과제 자료:
• • •

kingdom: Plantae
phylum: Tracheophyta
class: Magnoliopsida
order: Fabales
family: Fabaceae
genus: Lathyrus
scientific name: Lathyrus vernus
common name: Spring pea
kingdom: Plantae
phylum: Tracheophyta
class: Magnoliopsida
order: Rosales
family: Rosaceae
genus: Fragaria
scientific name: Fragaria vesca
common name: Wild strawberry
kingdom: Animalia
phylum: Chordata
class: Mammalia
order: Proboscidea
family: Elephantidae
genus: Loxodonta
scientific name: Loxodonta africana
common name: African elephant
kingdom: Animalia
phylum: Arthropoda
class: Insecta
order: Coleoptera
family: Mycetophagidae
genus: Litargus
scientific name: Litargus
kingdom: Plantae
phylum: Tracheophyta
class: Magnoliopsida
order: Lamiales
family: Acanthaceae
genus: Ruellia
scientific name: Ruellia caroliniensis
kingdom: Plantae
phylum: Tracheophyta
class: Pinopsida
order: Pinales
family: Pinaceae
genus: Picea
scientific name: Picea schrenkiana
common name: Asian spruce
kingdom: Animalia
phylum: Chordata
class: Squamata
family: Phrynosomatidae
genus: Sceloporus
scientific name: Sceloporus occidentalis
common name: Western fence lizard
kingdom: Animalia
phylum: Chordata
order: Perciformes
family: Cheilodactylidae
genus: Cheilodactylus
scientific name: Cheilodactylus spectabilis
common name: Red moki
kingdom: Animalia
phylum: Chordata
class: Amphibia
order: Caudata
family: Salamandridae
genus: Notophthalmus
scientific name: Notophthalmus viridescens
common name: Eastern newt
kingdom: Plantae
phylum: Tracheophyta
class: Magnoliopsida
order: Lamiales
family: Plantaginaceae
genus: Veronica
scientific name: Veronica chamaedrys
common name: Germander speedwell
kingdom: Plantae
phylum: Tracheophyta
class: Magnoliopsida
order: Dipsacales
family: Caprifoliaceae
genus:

• • •

할 일: 위 기록의 모든 줄을 빠짐없이, 글자 하나 바꾸지 말고 옮겨 적으세요.

과제 답변:
kingdom: Plantae
phylum: Tracheophyta
class: Magnoliopsida
order: Fabales
family: Fabaceae
genus: Lathyrus
scientific name: Lathyrus vernus
common name: Spring pea
kingdom: Plantae
phylum: Tracheophyta
class: Magnoliopsida
order: Rosales
family: Rosaceae
genus: Fragaria
scientific name: Fragaria vesca
common name: Wild strawberry
kingdom: Animalia
phylum: Chordata
class: Mammalia
order: Proboscidea
family: Elephantidae
genus: Loxodonta
scientific name: Loxodonta africana
common name: African elephant
kingdom: Animalia
phylum: Arthropoda
class: Insecta
order: Coleoptera
family: Mycetophagidae
genus: Litargus
scientific name: Litargus
kingdom: Plantae
phylum: Tracheophyta
class: Magnoliopsida
order: Lamiales
family: Acanthaceae
genus: Ruellia
scientific name: Ruellia caroliniensis
kingdom: Plantae
phylum: Tracheophyta
class: Pinopsida
order: Pinales
family: Pinaceae
genus: Picea
scientific name: Picea schrenkiana
common name: Asian spruce
kingdom: Animalia
phylum: Chordata
class: Squamata
family: Phrynosomatidae
genus: Sceloporus
scientific name: Sceloporus occidentalis
common name: Western fence lizard
kingdom: Animalia
phylum: Chordata
order: Perciformes
family: Cheilodactylidae
genus: Cheilodactylus
scientific name: Cheilodactylus spectabilis
common name: Red moki
kingdom: Animalia
phylum: Chordata
class: Amphibia
order: Caudata
family: Salamandridae
genus: Notophthalmus
scientific name: Notophthalmus viridescens
common name: Eastern newt
kingdom: Plantae
phylum: Tracheophyta
class: Magnoliopsida
order: Lamiales
family: Plantaginaceae
genus: Veronica
scientific name: Veronica chamaedrys
common name: Germander speedwell
kingdom: Plantae
phylum: Tracheophyta
class: Magnoliopsida
order: Dipsacales
family: Caprifoliaceae
genus:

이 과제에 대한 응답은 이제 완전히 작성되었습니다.